DIRECTIVE: Your answer must be an exact copy of the lines from the one holding "### ◇通过代码进一步了解封装" through the last line of the entries below, with nothing added.

Source data:
****************************************

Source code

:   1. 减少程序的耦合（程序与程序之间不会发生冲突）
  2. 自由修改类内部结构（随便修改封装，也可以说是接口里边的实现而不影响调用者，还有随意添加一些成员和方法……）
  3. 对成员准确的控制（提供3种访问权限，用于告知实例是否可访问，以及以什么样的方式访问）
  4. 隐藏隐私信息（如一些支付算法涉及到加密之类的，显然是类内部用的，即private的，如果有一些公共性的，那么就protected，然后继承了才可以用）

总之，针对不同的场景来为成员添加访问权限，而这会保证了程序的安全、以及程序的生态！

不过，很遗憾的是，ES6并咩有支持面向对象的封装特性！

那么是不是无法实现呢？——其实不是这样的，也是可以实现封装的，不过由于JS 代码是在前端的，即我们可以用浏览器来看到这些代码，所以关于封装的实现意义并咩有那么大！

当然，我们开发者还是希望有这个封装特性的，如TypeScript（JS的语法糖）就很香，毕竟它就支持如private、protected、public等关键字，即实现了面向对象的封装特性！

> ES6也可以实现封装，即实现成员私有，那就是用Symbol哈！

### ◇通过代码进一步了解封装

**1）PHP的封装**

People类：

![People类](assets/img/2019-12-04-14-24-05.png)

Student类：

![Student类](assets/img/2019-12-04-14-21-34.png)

****************************************

RESPONSE TO THE EXERCISE:
### ◇通过代码进一步了解封装

**1）PHP的封装**

People类：

![People类](assets/img/2019-12-04-14-24-05.png)

Student类：

![Student类](assets/img/2019-12-04-14-21-34.png)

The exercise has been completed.